Book positions on rallies, not dips
Pakistan’s elevated status of an emerging market has been attracting scores of eyes and market experts are anticipating foreign inflows worth at least a few hundred million dollars before mid 2017, the time when Pakistan actually gains that status
A unified bull force ensured a determined effort to push the benchmark KSE-100 index beyond 40,250 points in a dual bid to make new highs and test the next major resistance at 42,000 points. The bears, however, having lost almost all games played between the two sides since 2011, showed some signs of regaining strength this past week, defeating the opponents four out of five times and pushing the index down 1.6pc from its highest level of 40,102 to close at 39,464 points.
In my previous few columns, I had been persistent in pointing out that post-40,000 level, market seems to be losing strength. Although punters have put in a determined effort to go beyond 40,250 points in a dual bid to set new highs and test the next major resistance facing the market around the 42,000 points mark, the counter-strength shown by the opponents has been convincing. The macro-economic situation also favours the bears and we know that the bourse is a true indicator of the economy.
Pakistan’s elevated status of an emerging market has been attracting scores of eyes and market experts are anticipating foreign inflows worth at least a few hundred million dollars before mid 2017, the time when Pakistan actually gains that status. That Pakistan does not enjoy a hefty oil-based income and that the law and order situation is such that it cannot be boasted about are reasons enough to counter that argument. Making comparisons with Qatar is a bit premature, unless we start extracting oil from the potential rigs that may be in Balochistan, with the assistance of China of course.
China reminds me that CPEC is the only project where the entire government machinery, not to forget the army machinery, is in full force in a bid to reach completion before 2018. The only thing that government needs is time, which is ticking fast. Other than this, we continue to face power outages domestically and commercially. Public transportation continues its successful journey of becoming the most favoured developmental project across the three major provinces (elections round the corner). Healthcare is still at the bottom on the list of to-do things. The record breaking bourse and the lowest discount rate in the recent history of Pakistan are surely a few things which the government can self-praise itself. Inflation has nosedived to below 3pc, but what has contributed the most? A global meltdown of oil prices and hence energy. A rebound in oil prices is likely to give price shocks to Pakistan, resulting in higher inflation numbers, again.
Issues which are being overlooked on the macro-economic front, to name a few, are very alarming and their effect will be felt in the longer-term. Do not ignore this. Exactly a year ago, the government issued 10-year bonds worth $500m in the Eurobond market at a coupon rate of 8.25pc. What’s so wrong about it? Our foreign reserves have increased thereafter and our benchmark discount rate is at its lowest. Yes, both are true. What’s suicidal is that we used up this amount to address the bonds which matured in March 2016. The rupee has depreciated at least 10pc since then.
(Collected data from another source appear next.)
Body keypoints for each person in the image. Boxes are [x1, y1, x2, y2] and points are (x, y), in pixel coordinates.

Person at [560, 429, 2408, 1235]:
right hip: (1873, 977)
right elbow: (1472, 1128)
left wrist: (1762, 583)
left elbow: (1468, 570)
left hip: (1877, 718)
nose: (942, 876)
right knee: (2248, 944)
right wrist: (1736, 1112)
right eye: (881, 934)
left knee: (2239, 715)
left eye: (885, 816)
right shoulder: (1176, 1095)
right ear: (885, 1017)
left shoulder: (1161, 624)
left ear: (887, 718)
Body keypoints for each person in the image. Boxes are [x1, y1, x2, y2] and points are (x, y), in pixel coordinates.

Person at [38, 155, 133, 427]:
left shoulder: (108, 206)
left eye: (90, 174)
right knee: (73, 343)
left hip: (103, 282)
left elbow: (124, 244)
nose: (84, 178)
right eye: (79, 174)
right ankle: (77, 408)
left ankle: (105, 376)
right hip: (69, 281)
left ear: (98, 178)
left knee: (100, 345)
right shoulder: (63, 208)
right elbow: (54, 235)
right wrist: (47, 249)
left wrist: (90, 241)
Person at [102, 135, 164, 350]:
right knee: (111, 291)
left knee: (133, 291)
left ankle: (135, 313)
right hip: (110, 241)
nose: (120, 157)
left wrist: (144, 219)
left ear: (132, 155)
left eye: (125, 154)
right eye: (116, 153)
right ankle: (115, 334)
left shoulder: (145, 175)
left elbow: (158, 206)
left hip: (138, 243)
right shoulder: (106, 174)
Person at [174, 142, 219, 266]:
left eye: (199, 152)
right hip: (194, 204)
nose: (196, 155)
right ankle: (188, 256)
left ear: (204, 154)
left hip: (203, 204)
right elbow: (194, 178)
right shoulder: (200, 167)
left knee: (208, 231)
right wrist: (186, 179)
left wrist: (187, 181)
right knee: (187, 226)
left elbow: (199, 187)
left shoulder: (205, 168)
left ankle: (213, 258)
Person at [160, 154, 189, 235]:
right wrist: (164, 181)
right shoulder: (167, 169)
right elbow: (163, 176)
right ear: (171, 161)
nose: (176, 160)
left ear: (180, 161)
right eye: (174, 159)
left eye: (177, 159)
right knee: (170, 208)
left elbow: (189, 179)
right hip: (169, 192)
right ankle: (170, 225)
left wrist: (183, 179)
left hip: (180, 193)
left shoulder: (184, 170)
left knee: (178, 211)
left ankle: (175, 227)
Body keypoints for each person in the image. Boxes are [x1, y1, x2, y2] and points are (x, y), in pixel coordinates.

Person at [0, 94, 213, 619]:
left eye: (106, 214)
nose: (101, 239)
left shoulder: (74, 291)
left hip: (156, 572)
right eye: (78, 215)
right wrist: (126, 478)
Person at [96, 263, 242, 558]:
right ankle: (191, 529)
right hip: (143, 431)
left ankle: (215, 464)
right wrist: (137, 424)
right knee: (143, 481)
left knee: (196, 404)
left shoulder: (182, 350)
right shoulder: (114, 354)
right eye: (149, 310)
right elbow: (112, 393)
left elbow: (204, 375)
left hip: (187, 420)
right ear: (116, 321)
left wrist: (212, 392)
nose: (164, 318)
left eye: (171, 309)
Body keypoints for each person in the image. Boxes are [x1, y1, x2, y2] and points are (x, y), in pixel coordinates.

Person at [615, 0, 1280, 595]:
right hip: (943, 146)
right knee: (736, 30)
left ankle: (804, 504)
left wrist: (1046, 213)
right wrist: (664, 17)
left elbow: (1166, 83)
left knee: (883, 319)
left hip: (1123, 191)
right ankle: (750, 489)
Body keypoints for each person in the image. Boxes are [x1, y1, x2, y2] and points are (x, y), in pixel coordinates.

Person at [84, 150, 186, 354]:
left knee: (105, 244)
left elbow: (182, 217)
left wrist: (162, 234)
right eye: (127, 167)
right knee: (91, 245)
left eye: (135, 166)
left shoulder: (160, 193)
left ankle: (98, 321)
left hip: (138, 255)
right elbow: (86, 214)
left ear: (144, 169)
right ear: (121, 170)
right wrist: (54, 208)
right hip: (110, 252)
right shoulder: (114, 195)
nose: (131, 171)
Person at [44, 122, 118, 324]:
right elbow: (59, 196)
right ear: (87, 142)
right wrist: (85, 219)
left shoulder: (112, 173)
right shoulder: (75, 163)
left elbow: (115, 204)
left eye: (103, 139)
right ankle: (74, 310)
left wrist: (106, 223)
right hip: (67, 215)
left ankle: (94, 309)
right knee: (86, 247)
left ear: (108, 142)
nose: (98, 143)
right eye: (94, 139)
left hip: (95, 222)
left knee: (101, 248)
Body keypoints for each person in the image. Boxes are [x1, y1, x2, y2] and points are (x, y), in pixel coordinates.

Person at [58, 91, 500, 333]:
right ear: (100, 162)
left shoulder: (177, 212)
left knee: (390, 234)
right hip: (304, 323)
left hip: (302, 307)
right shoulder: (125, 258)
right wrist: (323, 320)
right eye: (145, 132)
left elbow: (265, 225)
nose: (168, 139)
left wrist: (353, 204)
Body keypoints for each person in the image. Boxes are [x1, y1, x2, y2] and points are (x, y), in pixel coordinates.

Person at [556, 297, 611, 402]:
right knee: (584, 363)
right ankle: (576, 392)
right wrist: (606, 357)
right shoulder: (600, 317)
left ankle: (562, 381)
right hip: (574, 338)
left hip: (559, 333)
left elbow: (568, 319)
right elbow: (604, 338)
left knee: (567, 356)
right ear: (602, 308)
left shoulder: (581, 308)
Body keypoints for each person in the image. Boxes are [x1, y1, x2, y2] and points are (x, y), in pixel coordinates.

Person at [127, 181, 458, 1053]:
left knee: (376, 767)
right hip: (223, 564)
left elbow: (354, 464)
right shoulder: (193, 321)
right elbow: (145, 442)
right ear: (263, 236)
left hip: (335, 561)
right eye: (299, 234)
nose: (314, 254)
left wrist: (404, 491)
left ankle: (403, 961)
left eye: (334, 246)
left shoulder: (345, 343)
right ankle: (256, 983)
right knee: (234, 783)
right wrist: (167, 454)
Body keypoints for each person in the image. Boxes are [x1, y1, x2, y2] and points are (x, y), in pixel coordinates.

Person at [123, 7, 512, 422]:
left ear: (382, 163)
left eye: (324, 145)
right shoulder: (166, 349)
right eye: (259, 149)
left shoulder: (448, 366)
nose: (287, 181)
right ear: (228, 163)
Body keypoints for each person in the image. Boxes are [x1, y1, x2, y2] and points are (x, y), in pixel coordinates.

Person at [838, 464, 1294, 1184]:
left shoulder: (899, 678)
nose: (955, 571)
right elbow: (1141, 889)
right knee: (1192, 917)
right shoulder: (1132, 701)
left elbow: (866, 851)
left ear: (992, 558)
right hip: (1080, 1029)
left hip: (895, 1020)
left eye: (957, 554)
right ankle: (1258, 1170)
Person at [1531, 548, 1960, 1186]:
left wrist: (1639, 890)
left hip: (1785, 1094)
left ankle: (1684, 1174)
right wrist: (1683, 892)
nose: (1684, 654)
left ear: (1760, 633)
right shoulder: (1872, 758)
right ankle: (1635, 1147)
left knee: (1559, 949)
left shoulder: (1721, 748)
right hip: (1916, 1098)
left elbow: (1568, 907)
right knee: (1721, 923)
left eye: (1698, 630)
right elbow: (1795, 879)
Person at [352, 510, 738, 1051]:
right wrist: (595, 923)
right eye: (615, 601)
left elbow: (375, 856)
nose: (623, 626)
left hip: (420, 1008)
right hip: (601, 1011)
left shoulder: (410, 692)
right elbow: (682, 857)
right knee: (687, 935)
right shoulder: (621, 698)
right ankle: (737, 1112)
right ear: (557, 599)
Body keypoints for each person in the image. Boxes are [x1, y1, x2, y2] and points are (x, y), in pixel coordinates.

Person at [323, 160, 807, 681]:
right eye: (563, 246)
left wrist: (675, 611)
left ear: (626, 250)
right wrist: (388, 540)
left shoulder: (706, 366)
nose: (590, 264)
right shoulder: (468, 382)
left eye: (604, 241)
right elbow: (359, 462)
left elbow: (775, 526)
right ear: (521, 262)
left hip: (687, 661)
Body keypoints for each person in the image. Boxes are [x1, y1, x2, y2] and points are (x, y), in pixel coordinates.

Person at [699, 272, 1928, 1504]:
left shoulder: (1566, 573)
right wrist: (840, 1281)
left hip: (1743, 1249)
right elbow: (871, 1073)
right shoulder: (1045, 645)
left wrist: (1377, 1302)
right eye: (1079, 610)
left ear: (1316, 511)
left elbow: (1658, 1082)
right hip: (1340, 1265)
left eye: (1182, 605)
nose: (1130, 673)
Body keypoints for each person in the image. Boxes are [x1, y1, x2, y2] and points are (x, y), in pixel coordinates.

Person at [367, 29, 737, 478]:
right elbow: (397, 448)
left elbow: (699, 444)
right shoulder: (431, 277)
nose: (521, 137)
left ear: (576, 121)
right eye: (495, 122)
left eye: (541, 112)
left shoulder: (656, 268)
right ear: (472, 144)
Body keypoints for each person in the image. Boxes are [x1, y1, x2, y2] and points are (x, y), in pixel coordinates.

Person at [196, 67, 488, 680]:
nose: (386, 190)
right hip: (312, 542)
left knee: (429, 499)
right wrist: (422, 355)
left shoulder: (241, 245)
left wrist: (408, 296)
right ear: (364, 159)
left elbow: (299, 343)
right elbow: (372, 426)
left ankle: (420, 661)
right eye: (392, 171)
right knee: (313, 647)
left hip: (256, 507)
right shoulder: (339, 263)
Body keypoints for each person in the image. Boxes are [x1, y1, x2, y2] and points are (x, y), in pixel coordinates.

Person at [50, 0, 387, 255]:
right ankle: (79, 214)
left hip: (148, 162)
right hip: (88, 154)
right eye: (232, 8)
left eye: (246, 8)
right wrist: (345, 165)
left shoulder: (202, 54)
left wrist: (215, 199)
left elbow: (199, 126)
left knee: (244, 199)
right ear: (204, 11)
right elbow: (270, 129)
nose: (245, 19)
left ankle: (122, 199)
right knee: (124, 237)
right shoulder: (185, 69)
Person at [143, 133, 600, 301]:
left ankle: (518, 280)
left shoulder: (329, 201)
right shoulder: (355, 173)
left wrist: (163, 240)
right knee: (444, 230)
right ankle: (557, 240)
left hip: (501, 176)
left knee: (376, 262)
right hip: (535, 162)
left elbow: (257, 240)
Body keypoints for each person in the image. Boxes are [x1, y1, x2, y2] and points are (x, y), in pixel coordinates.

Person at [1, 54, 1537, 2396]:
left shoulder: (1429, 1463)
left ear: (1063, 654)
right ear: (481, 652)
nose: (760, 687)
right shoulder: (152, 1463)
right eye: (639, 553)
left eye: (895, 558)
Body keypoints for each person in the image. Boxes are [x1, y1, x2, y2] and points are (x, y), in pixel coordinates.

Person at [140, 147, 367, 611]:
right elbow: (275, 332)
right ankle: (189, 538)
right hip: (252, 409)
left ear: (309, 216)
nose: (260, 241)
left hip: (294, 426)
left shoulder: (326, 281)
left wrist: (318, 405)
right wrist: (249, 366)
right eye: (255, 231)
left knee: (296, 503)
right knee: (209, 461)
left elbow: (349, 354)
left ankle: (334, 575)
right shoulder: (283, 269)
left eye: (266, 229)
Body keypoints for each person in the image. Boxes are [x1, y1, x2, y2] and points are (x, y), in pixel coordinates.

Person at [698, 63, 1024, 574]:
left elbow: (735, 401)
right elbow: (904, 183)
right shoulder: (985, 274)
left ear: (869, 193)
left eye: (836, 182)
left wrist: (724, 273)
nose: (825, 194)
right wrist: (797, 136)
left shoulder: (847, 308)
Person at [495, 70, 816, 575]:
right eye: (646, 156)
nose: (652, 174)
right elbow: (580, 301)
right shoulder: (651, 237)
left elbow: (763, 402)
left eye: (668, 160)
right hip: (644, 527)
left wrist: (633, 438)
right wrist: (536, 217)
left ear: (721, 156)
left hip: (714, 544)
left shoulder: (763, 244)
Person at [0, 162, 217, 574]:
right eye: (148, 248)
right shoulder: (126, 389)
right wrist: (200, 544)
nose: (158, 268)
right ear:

The return on bonds is in dollar terms. Tough times ahead. I doubt this government will be in power when these bonds mature in 2025.
The opposition is on the roads since forever. Sometimes protesting against the motorways and other times inaugurating a few routes. Had attention been paid to energy development and enhancement in KPK, we would have been in a different ball game. Nevertheless, in putting our personal liking and disliking above the national cause, we have proved how patriotic we are as a nation. What has been lost in this cause? Time and resources which can never be regained.
We are losing competiveness globally in the cement market. Iran is dumping markets with its better quality, relatively cheaper cement. It has already taken over a major share in Afghanistan and South Africa, two markets which account for our major export market share. Our response? Focus attention on CPEC and Gwadar to lose a permanent market in this era of cut-throat competition. Unless we resolve this issue in a congenial manner, the sector leading the bourse might start losing out on earnings and hence diminishing in value in the subsequent quarters.
40,000, I hence believe, is just a barrier with no significant economic impact. The fact remains that neither are we leading the Asian countries nor do we have any projects in the pipeline that will make us lead. Basing success on index numbers means having not learnt a lesson. Being perseverant on it means blocking all ways for future success too. Alarming indeed.
Caution is the preferred strategy for the short-term at least. Positions should be booked on rallies and new positions should not be taken up on dips. The major support continues to be strong around 38,200 points and below that, market could test 36,000 points on the benchmark index.